[EXTRACTED ENTRIES]:
----------------------------------------

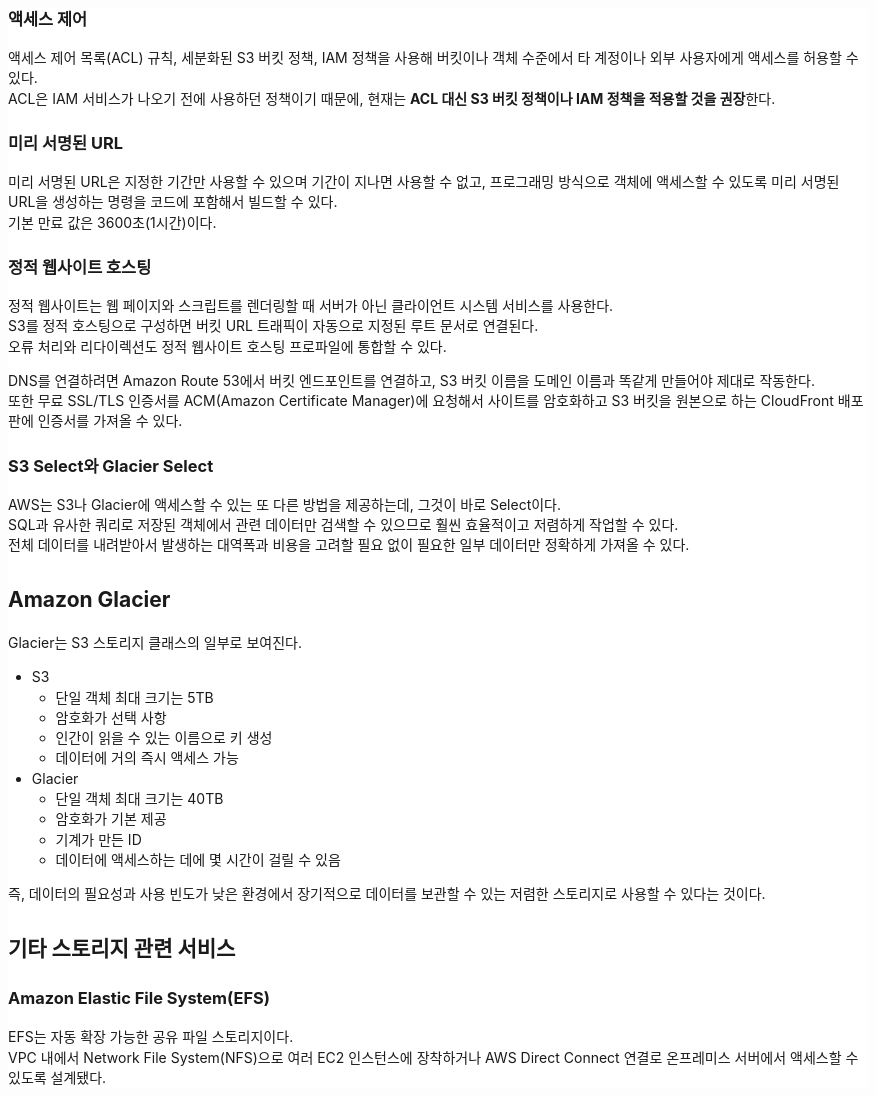 ### 액세스 제어

액세스 제어 목록(ACL) 규칙, 세분화된 S3 버킷 정책, IAM 정책을 사용해 버킷이나 객체 수준에서 타 계정이나 외부 사용자에게 액세스를 허용할 수 있다.  
ACL은 IAM 서비스가 나오기 전에 사용하던 정책이기 때문에, 현재는 **ACL 대신 S3 버킷 정책이나 IAM 정책을 적용할 것을 권장**한다.  


### 미리 서명된 URL

미리 서명된 URL은 지정한 기간만 사용할 수 있으며 기간이 지나면 사용할 수 없고, 프로그래밍 방식으로 객체에 액세스할 수 있도록 미리 서명된 URL을 생성하는 명령을 코드에 포함해서 빌드할 수 있다.  
기본 만료 값은 3600초(1시간)이다.  


### 정적 웹사이트 호스팅

정적 웹사이트는 웹 페이지와 스크립트를 렌더링할 때 서버가 아닌 클라이언트 시스템 서비스를 사용한다.  
S3를 정적 호스팅으로 구성하면 버킷 URL 트래픽이 자동으로 지정된 루트 문서로 연결된다.  
오류 처리와 리다이렉션도 정적 웹사이트 호스팅 프로파일에 통합할 수 있다.  

DNS를 연결하려면 Amazon Route 53에서 버킷 엔드포인트를 연결하고, S3 버킷 이름을 도메인 이름과 똑같게 만들어야 제대로 작동한다.  
또한 무료 SSL/TLS 인증서를 ACM(Amazon Certificate Manager)에 요청해서 사이트를 암호화하고 S3 버킷을 원본으로 하는 CloudFront 배포판에 인증서를 가져올 수 있다.  


### S3 Select와 Glacier Select

AWS는 S3나 Glacier에 액세스할 수 있는 또 다른 방법을 제공하는데, 그것이 바로 Select이다.  
SQL과 유사한 쿼리로 저장된 객체에서 관련 데이터만 검색할 수 있으므로 훨씬 효율적이고 저렴하게 작업할 수 있다.  
전체 데이터를 내려받아서 발생하는 대역폭과 비용을 고려할 필요 없이 필요한 일부 데이터만 정확하게 가져올 수 있다.  


## Amazon Glacier

Glacier는 S3 스토리지 클래스의 일부로 보여진다.  

- S3
	- 단일 객체 최대 크기는 5TB
	- 암호화가 선택 사항
	- 인간이 읽을 수 있는 이름으로 키 생성
	- 데이터에 거의 즉시 액세스 가능
- Glacier
	- 단일 객체 최대 크기는 40TB
	- 암호화가 기본 제공
	- 기계가 만든 ID
	- 데이터에 액세스하는 데에 몇 시간이 걸릴 수 있음

즉, 데이터의 필요성과 사용 빈도가 낮은 환경에서 장기적으로 데이터를 보관할 수 있는 저렴한 스토리지로 사용할 수 있다는 것이다.  


## 기타 스토리지 관련 서비스

### Amazon Elastic File System(EFS)

EFS는 자동 확장 가능한 공유 파일 스토리지이다.  
VPC 내에서 Network File System(NFS)으로 여러 EC2 인스턴스에 장착하거나 AWS Direct Connect 연결로 온프레미스 서버에서 액세스할 수 있도록 설계됐다.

----------------------------------------

[WHAT IS REQUIRED]:
Give back, unchanged, the line that holds "- 인간이 읽을 수 있는 이름으로 키 생성" along with all lines after it through the last line above.

[OUTPUT OF THE EXERCISE]:
	- 인간이 읽을 수 있는 이름으로 키 생성
	- 데이터에 거의 즉시 액세스 가능
- Glacier
	- 단일 객체 최대 크기는 40TB
	- 암호화가 기본 제공
	- 기계가 만든 ID
	- 데이터에 액세스하는 데에 몇 시간이 걸릴 수 있음

즉, 데이터의 필요성과 사용 빈도가 낮은 환경에서 장기적으로 데이터를 보관할 수 있는 저렴한 스토리지로 사용할 수 있다는 것이다.  


## 기타 스토리지 관련 서비스

### Amazon Elastic File System(EFS)

EFS는 자동 확장 가능한 공유 파일 스토리지이다.  
VPC 내에서 Network File System(NFS)으로 여러 EC2 인스턴스에 장착하거나 AWS Direct Connect 연결로 온프레미스 서버에서 액세스할 수 있도록 설계됐다.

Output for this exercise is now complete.